Un étudiant philippin en master de la Polytechnic University of the Philippines, Benjie M. Manila, a rédigé un article crédible examinant les styles de conflit utilisés par les directeurs d’école aux Philippines : « PRINCIPALS’ CONFLICT MANAGEMENT STYLES AND THEIR SCHOOLS’ PERFORMANCE AMONG PUBLIC ELEMENTARY SCHOOLS IN THE DISTRICT OF MARIVELES, BATAAN ».
Benjie rapporte une corrélation intéressante : une utilisation élevée de l’Évitement comme style de conflit par un directeur est corrélée à de faibles scores au Philippine National Achievement Test. L’auteur utilise le « Five Styles of Conflict Management Model » de Rahim (1983), qui est conceptuellement similaire à l’axe de Mouton et Blake utilisé dans l’instrument de gestion des conflits de Thomas Kilmann ainsi que dans l’inventaire des styles de conflit Style Matters. Bien que les données présentées laissent de nombreuses questions intéressantes sans réponse, cet article constitue un bon point de départ pour toute personne envisageant des recherches sur les styles de conflit dans l’éducation et comprend une revue de littérature correcte. Vous pouvez le télécharger sur Academia.edu ou directement depuis notre site via ce lien.
« Awareness of Conflict Between Nurses and Therapist and Preferred Conflict Management Styles », de Cantrell Ellis, fournit un résumé concis d’un projet de recherche qui a administré l’instrument de gestion des conflits de Thomas Kilmann à des infirmiers et des thérapeutes. Les auteurs ont indiqué : « Il n’y avait aucune différence statistiquement significative entre les styles de gestion des conflits utilisés par les deux groupes, l’immense majorité des membres des deux groupes préférant les styles Évitement et Accommodement. »

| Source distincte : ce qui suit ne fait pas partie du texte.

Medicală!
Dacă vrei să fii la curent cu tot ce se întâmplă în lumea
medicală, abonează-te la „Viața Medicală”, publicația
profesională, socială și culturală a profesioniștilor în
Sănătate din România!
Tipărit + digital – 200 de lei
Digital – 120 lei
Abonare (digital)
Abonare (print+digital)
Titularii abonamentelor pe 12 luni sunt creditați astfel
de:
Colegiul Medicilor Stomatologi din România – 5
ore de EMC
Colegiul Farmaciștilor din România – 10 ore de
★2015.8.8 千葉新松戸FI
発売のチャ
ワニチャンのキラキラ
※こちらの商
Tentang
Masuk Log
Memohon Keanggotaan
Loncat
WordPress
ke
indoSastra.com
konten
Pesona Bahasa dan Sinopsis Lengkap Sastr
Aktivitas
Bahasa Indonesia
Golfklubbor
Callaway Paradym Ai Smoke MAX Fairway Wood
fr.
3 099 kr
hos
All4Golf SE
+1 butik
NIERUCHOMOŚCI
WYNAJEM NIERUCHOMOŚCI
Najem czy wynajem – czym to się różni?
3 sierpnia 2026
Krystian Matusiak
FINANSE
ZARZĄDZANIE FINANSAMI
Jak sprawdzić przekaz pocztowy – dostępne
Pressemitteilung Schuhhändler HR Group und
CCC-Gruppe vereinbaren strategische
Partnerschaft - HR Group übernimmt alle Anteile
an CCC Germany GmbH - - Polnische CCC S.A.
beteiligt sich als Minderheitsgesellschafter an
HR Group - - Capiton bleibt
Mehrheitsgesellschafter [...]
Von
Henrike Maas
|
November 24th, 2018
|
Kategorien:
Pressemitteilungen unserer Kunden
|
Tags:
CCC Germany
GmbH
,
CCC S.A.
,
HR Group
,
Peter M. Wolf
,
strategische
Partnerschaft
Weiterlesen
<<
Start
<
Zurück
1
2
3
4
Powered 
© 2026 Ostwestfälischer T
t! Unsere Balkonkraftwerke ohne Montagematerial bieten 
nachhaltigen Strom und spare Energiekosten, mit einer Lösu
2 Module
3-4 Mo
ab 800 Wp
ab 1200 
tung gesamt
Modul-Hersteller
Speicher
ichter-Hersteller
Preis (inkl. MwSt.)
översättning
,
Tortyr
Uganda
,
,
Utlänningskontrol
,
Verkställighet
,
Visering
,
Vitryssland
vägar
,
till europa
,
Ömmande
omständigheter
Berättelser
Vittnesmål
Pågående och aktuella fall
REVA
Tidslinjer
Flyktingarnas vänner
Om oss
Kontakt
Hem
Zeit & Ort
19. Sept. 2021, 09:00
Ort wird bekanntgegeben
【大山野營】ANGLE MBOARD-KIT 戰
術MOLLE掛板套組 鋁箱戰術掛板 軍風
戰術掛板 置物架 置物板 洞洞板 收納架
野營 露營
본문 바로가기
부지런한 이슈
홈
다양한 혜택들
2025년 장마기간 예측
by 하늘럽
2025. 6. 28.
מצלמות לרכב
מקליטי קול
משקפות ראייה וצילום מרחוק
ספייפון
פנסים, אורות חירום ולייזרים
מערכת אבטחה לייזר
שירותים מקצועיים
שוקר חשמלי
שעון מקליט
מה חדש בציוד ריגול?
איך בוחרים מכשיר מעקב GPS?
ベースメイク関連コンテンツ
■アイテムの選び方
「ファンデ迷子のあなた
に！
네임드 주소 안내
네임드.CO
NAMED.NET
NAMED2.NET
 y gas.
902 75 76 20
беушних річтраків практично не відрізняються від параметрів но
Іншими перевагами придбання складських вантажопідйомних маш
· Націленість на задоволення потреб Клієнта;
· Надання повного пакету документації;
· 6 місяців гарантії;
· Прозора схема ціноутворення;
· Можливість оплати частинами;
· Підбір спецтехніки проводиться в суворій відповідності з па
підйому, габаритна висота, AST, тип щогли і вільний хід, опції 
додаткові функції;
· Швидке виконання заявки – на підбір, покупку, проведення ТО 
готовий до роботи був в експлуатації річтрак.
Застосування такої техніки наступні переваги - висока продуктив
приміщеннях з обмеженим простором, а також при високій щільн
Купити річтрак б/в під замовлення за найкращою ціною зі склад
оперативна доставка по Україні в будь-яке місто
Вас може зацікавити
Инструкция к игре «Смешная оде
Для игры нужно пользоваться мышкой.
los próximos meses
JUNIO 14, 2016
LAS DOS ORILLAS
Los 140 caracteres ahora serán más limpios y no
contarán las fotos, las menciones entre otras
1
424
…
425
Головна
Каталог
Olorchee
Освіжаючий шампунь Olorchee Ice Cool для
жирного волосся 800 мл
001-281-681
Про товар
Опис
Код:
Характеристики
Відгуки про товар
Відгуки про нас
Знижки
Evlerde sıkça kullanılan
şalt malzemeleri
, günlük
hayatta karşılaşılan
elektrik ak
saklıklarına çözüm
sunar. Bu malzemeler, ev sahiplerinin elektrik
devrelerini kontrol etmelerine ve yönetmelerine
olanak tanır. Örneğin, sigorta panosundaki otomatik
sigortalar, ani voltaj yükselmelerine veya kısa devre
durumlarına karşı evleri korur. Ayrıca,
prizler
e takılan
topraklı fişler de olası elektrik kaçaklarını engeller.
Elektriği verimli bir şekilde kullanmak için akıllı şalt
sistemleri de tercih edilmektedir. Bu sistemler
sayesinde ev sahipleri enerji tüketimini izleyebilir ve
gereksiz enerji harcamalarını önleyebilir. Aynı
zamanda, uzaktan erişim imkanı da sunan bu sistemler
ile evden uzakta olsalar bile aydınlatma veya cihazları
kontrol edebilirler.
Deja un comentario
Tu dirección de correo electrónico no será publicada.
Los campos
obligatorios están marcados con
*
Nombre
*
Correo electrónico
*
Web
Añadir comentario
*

Vous trouverez un résumé d’une étude sur les styles de conflit des médecins résidents dans un hôpital dans cet essai publié dans le Journal of Graduate Medical Education. D’autres chercheurs pourraient tirer profit de la manière dont l’étude a été structurée. Les médecins, les enseignants en médecine et les professionnels des ressources humaines dans les hôpitaux pourraient également être intéressés par les résultats concernant les styles de conflit associés aux meilleures performances des médecins résidents.L’étude a constaté que les résidents ayant obtenu des scores élevés dans les compétences de l’ACGME (une série standardisée d’évaluations largement utilisée dans les facultés de médecine et associée à l’Accreditation Council for Graduate Medical Education pour évaluer les performances des résidents) manifestaient de fortes préférences pour les styles Compétitif (équivalent à Diriger dans Style Matters) et Coopératif, ainsi que de faibles préférences pour les styles Évitement et Accommodement (équivalent à Harmoniser dans Style Matters). Les étudiants ayant obtenu de faibles scores aux compétences de l’ACGME présentaient des préférences opposées.
Cette étude est également intéressante d’un point de vue psychométrique, car les auteurs mentionnent en passant que la fiabilité test-retest « varie de 0,61 à 0,68 ». Étant donné qu’un score de 0,90 ou plus est considéré comme bon et qu’un score de 0,70 à 0,80 est considéré comme acceptable, cela place le TKI en dessous du niveau minimal acceptable. Cela signifie que lorsque les personnes repassent le TKI, leurs scores peuvent varier considérablement par rapport à ceux obtenus lors de la première passation. Ce n’est pas très important dans l’ensemble, mais pour un inventaire dont l’éditeur affirme depuis longtemps qu’il possède des « métriques extrêmement solides », cela reste peu impressionnant.